Document extract:
——————

- Rip Hunter as depicted in Time Masters: Vanishing Point #1 (September 2010). Art by Dan Jurgens and Norm Rapmund.

Publication information
- Publisher: DC Comics
- First appearance: Showcase #20 (June 1959)
- Created by: Jack Miller (writer) Ruben Moreira (artist)

In-story information
- Alter ego: Nathaniel Ware
- Species: Human
- Team affiliations: Linear Men Forgotten Heroes Legends Time Bureau Time Masters
- Partnerships: Booster Gold Supernova Goldstar
- Abilities: Genius level inventor Time travel Skilled in fighting styles and martial arts from every era of history

= Rip Hunter =

Rip Hunter is a time-traveling superhero appearing in American comic books published by DC Comics. Created by writer Jack Miller and artist Ruben Moreira, the character first appeared in Showcase #20 (May 1959). Following three more appearances in Showcase (#21, 25, 26), Rip Hunter was given his own series which ran for 29 issues (1961–65). He later starred in the eight-issue Time Masters series (1990), written by Bob Wayne and Lewis Shiner. After numerous revisions and following the events of the 2005 "Infinite Crisis" storyline, Hunter is established as the son of Booster Gold.

Arthur Darvill portrays Rip Hunter in the Arrowverse television series Legends of Tomorrow.

==Publication history==

The cover of Showcase #20 (May 1959), art by Bob Brown and Ira Schnapp, featuring the debut of Rip Hunter.

The Challengers of the Unknown is a quartet of science fiction adventurers created by Jack Kirby. They debuted in 1957, and their commercial success spawned two other science fiction characters: Cave Carson and Rip Hunter. Hunter was the more successful of the two, with art in his early appearances by Joe Kubert, Mike Sekowsky, and Nick Cardy. Hunter was the leader of a gang of time travelers who were featured in brisk and historically accurate adventures in various eras. DC editor Jack Schiff reported that he and writer Jack Miller had "lots of fun" creating the comics.

——————

Collected data
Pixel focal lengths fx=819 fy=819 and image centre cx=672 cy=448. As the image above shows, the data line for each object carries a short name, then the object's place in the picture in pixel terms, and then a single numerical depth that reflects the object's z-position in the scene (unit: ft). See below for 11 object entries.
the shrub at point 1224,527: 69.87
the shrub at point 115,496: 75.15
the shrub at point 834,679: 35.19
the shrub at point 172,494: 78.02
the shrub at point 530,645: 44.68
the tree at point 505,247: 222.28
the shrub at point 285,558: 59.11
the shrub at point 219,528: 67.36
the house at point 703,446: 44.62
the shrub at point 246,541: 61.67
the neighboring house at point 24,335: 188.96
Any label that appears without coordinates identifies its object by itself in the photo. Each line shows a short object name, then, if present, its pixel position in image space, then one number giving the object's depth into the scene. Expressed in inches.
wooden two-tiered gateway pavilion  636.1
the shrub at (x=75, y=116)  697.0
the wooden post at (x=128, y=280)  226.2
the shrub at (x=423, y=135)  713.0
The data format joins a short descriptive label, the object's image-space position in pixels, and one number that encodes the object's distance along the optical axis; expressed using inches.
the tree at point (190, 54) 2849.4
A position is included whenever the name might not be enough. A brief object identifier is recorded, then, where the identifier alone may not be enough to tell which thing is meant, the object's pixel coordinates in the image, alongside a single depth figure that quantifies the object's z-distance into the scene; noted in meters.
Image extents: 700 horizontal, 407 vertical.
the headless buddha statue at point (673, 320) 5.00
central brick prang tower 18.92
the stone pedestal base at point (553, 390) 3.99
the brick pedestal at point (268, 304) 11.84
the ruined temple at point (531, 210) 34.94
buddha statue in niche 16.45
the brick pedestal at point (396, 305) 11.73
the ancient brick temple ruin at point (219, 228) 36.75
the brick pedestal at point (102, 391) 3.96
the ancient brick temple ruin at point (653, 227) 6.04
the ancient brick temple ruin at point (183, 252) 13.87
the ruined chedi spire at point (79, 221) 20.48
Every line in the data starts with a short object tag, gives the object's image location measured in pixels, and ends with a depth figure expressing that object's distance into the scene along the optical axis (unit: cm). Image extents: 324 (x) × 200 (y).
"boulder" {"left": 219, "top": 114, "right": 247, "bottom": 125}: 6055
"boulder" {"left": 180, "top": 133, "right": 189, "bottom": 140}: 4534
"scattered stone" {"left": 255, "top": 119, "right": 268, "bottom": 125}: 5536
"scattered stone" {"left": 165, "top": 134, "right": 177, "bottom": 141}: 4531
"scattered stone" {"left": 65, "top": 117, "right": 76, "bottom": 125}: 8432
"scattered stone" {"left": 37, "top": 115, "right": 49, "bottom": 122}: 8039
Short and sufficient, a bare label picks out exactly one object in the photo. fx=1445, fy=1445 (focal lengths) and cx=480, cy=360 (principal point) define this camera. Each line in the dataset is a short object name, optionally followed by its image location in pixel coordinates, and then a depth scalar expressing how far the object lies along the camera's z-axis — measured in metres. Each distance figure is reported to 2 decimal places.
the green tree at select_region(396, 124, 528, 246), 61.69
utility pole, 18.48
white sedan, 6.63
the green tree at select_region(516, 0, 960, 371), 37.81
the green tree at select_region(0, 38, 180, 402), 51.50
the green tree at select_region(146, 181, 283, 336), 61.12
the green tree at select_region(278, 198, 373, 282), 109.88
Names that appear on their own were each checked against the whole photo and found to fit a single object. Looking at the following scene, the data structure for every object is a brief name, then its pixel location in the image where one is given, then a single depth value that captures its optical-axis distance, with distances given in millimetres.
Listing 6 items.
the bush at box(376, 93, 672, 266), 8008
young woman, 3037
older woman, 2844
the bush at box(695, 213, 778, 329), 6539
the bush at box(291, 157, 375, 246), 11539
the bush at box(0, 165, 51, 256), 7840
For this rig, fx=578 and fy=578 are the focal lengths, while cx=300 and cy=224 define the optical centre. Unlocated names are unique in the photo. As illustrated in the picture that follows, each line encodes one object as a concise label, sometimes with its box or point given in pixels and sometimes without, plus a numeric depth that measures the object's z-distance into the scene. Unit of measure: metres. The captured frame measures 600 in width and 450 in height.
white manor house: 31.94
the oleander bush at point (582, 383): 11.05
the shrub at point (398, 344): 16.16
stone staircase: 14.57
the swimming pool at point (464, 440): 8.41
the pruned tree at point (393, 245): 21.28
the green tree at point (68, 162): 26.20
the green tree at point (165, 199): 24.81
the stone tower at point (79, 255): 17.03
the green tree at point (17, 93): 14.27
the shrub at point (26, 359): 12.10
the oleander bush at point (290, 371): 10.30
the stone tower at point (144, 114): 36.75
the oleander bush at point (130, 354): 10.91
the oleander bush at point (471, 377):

——————

Exercise instructions:
1 - Please update the part of the Rip Hunter article that opens with the words containing "Rip Hunter is" and closes with "Legends of Tomorrow.", swapping "superhero" for "hero".
2 - Write what follows the final sentence of the Rip Hunter article.

Responses by task:
1 -
Rip Hunter is a time-traveling hero appearing in American comic books published by DC Comics. Created by writer Jack Miller and artist Ruben Moreira, the character first appeared in Showcase #20 (May 1959). Following three more appearances in Showcase (#21, 25, 26), Rip Hunter was given his own series which ran for 29 issues (1961–65). He later starred in the eight-issue Time Masters series (1990), written by Bob Wayne and Lewis Shiner. After numerous revisions and following the events of the 2005 "Infinite Crisis" storyline, Hunter is established as the son of Booster Gold.

Arthur Darvill portrays Rip Hunter in the Arrowverse television series Legends of Tomorrow.

2 -
Rip Hunter has had numerous revisions within the fictional DC Universe. Those changes are generally connected to larger events and story lines. The writing and editorial staff often use a narrative device within the comics, known as a crisis event, to explain dramatic changes to the appearance or personality of characters. Hunter has undergone several different developments within this fictional universe.

==Fictional character biography==

Cover of Time Masters #1. Art by Art Thibert.

In his original incarnation, Rip Hunter is portrayed as an ordinary man who uses his invention, the Time Sphere, to travel through time. Aided by his friend Jeff Smith, girlfriend Bonnie Baxter, and Bonnie's younger brother Corky, they have adventures in time. These stories were told in the series Rip Hunter...Time Master which ran for 29 issues between 1961 and 1965.

Rip is next seen in the series Challengers of the Unknown, where, in the year AD 12,000,000, he assists the Challengers of the Unknown, Swamp Thing, and Deadman in defeating the dictatorial Sun Lords. The character's next major appearance is in Action Comics #552–554. With the aid of Superman and the Forgotten Heroes, he prevents an alien invasion of Earth.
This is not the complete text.